Open High School is an alternative public high school in urban Oregon Hill in Richmond, Virginia. It was established in 1972 with the intention of helping students become independent, self-determined thinkers and learners. Students volunteer at a variety of places, take college courses for high school and college credit, and independently develop and maintain a class schedule. The school building was originally built with money and on land donated by Grace Arents.

Structure

Open High School has a community-based structure where advisory homeroom-like groups known as "families" direct students in the development of school activities, functions, and other school related activities. Each family selects two student reps to represent them in a Student Representative Council.

At meetings of this council, student reps bring forth questions, disagreements, or ideas that a "family" may have and would like to discuss with the whole student body. If a concern gets enough attention, it is brought up during a monthly "town meeting", where the entire administrative staff and student body come together to discuss and vote on anything that a single student or group of students may deem important.

Open High School does not have as many students as other high schools throughout Richmond due to the building's smaller size. This allows for a smaller student-teacher ratio.

Given records:

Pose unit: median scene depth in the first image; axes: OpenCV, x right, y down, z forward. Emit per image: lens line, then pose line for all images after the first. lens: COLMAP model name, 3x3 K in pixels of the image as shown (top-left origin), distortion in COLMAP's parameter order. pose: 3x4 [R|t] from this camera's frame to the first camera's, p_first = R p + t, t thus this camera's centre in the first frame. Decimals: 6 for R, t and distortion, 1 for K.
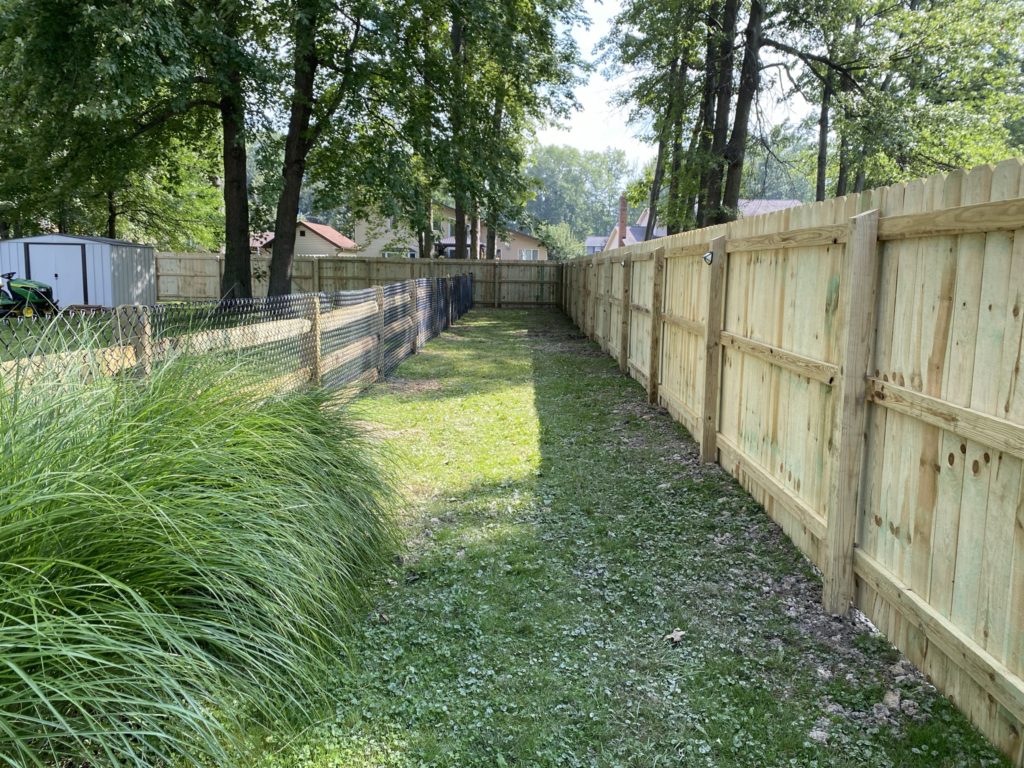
lens RADIAL K [[776.0, 0, 512.0], [0, 776.0, 381.4], [0, 0, 1]] dist [0.016440, 0.000097]
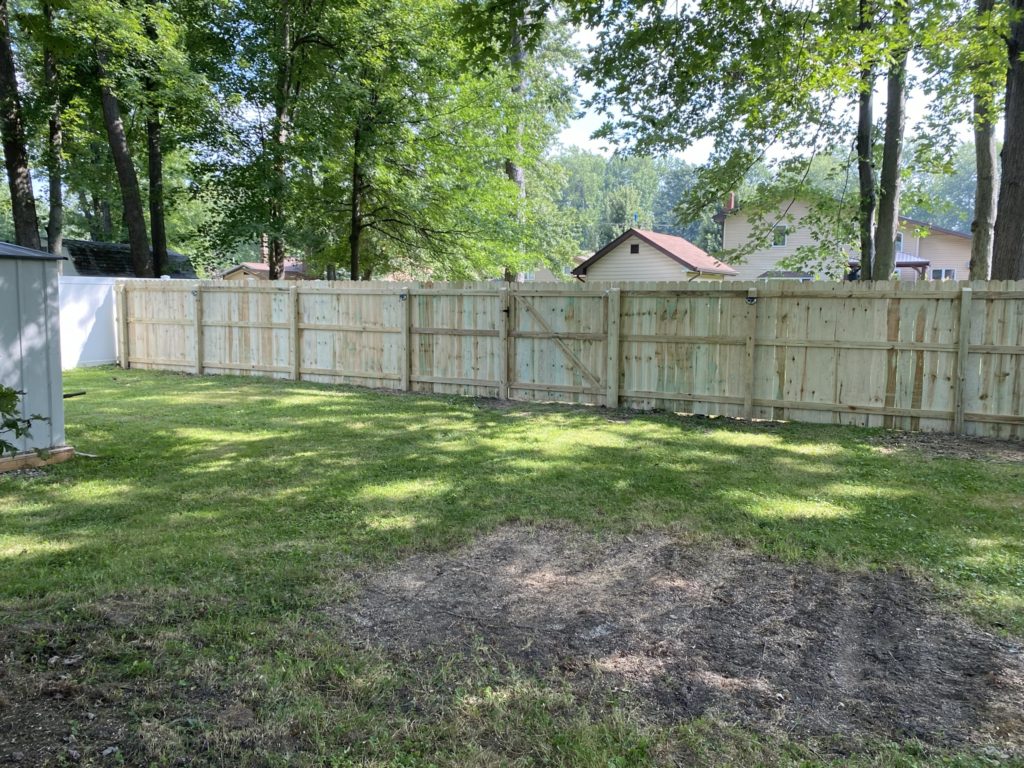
lens RADIAL K [[776.0, 0, 512.7], [0, 776.0, 384.8], [0, 0, 1]] dist [0.016440, 0.000097]
pose [[0.896479, 0.040361, -0.441244, -0.103819], [-0.056398, 0.998137, -0.023282, -0.080743], [0.439482, 0.045757, 0.897085, 0.519497]]
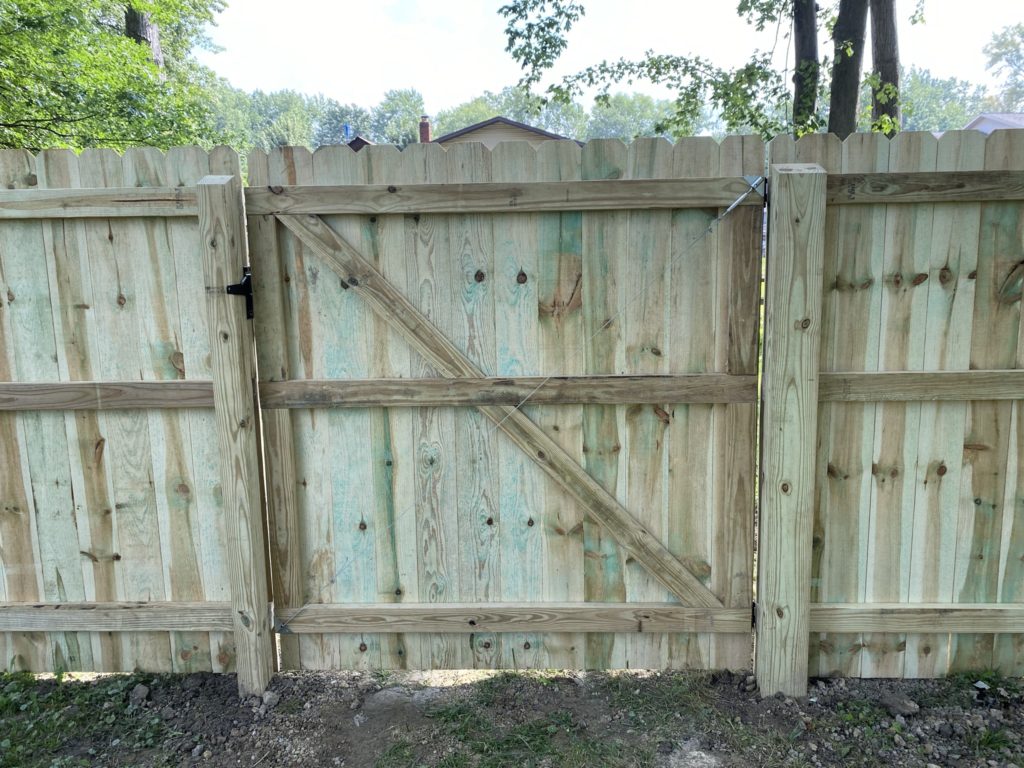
lens RADIAL K [[776.0, 0, 517.2], [0, 776.0, 374.6], [0, 0, 1]] dist [0.016440, 0.000097]
pose [[0.999166, -0.030608, -0.027023, -0.226997], [0.031126, 0.999335, 0.018981, -0.112578], [0.026424, -0.019806, 0.999455, 0.744566]]
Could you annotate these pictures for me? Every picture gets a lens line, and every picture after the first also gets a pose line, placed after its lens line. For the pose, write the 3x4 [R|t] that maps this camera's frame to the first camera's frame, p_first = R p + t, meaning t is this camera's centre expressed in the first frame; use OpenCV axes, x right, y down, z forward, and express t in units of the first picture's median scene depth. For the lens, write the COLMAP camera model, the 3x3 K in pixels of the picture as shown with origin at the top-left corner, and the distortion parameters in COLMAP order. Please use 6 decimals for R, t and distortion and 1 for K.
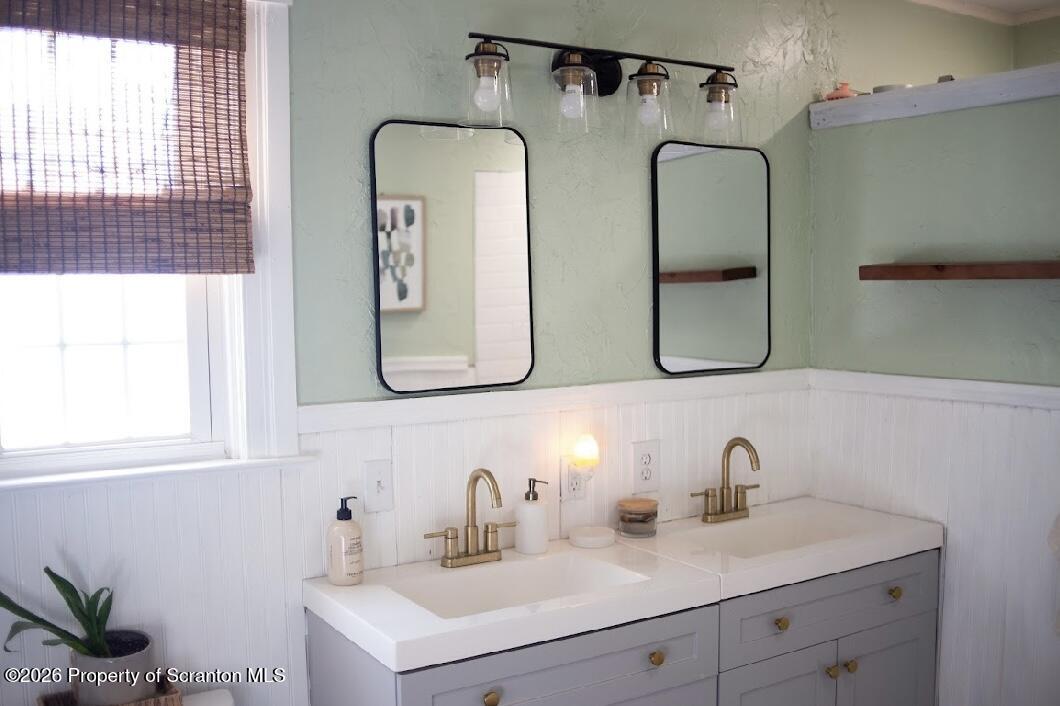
lens RADIAL K [[1062.0, 0, 537.7], [0, 1062.0, 352.6], [0, 0, 1]] dist [-0.121006, 0.000000]
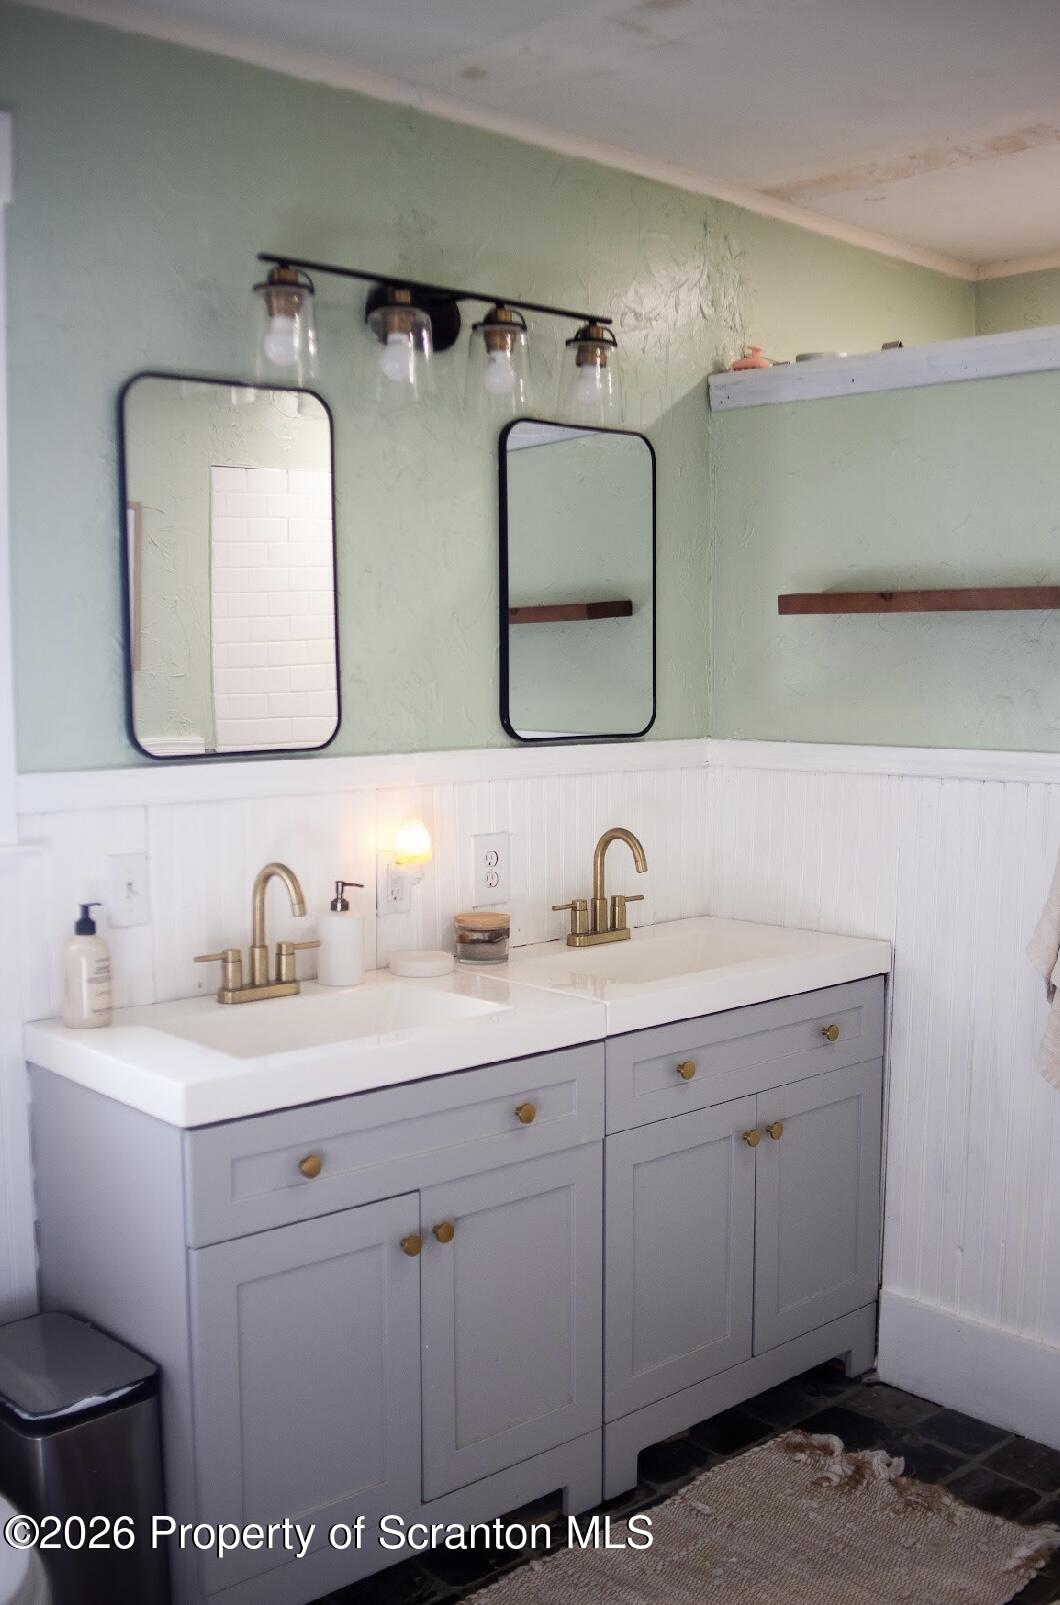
lens RADIAL K [[1626.9, 0, 536.1], [0, 1626.9, 791.2], [0, 0, 1]] dist [-0.127780, 0.000000]
pose [[0.984369, -0.004043, 0.176073, -0.070107], [0.001643, 0.999904, 0.013777, 0.044591], [-0.176112, -0.013272, 0.984281, -0.104560]]
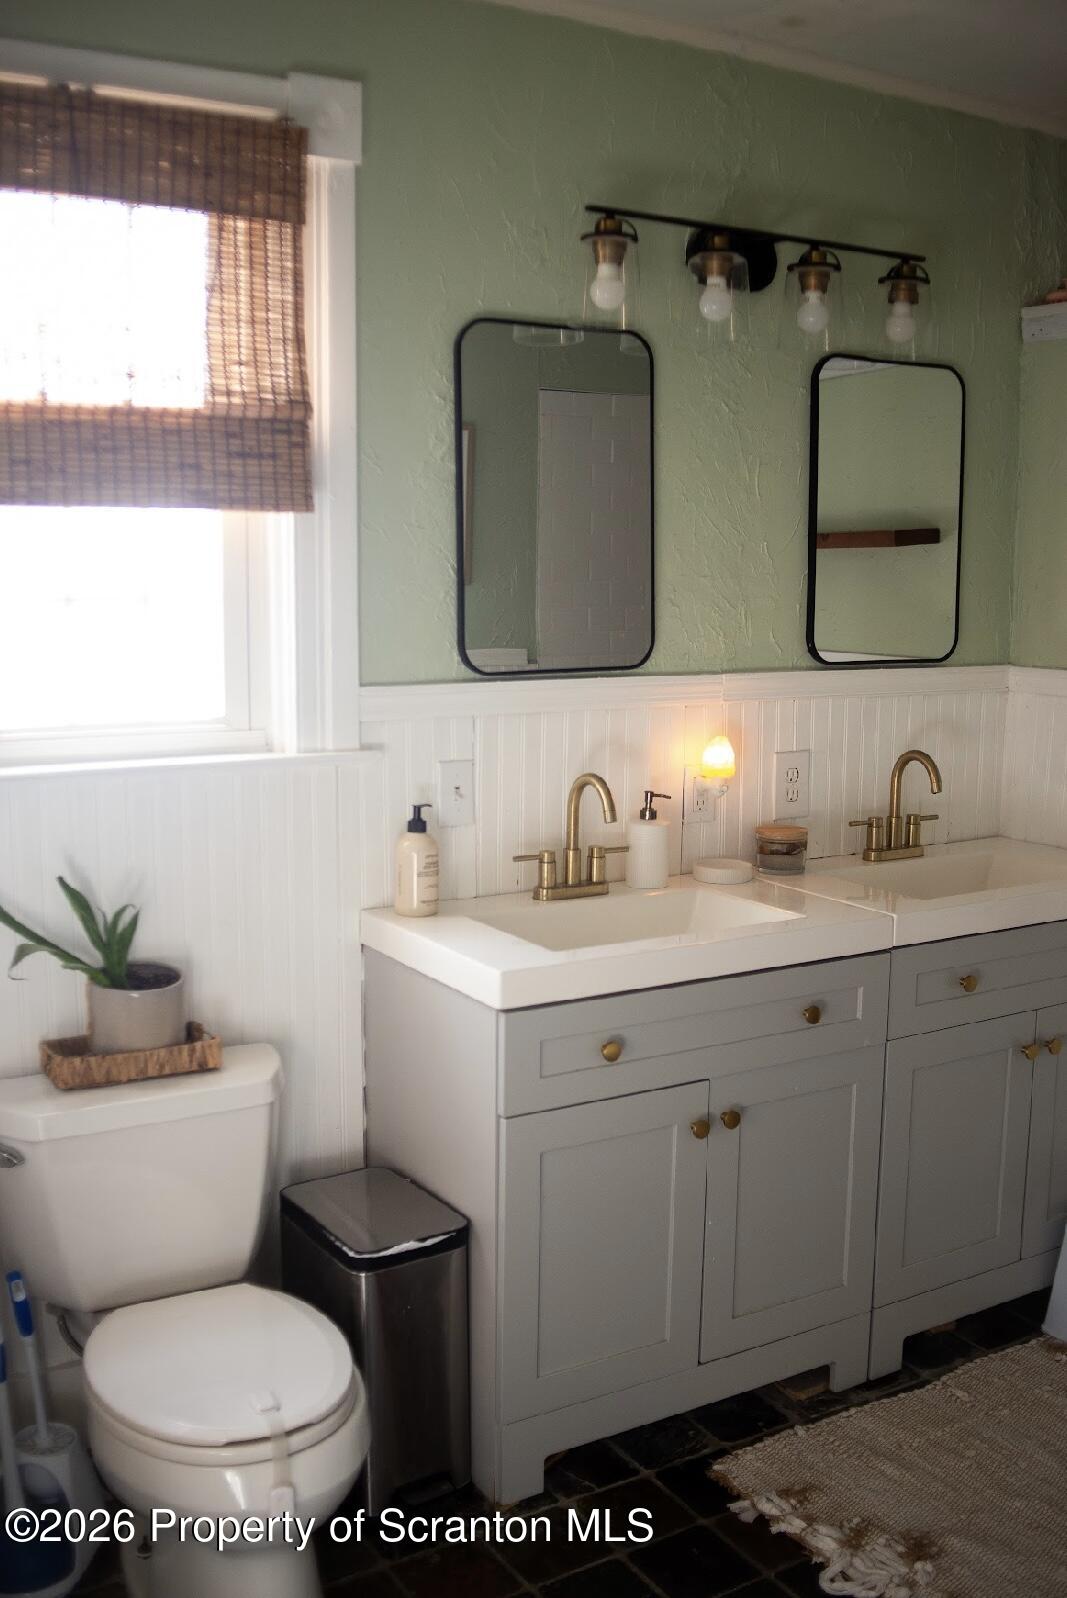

Required actions:
• A. From the passage about Open High School, list the things it says students do.
• B. According to the passage about Open High School, why does the school have fewer students than other Richmond high schools, and what does that make possible?
• C. In the passage about Open High School, how many student reps does each family select for the Student Representative Council?

Activity answers:
• A.
- Volunteer at a variety of places
- Take college courses for high school and college credit
- Independently develop and maintain a class schedule

• B. The school has fewer students because its building is smaller. This allows for a smaller student-teacher ratio.

• C. Two.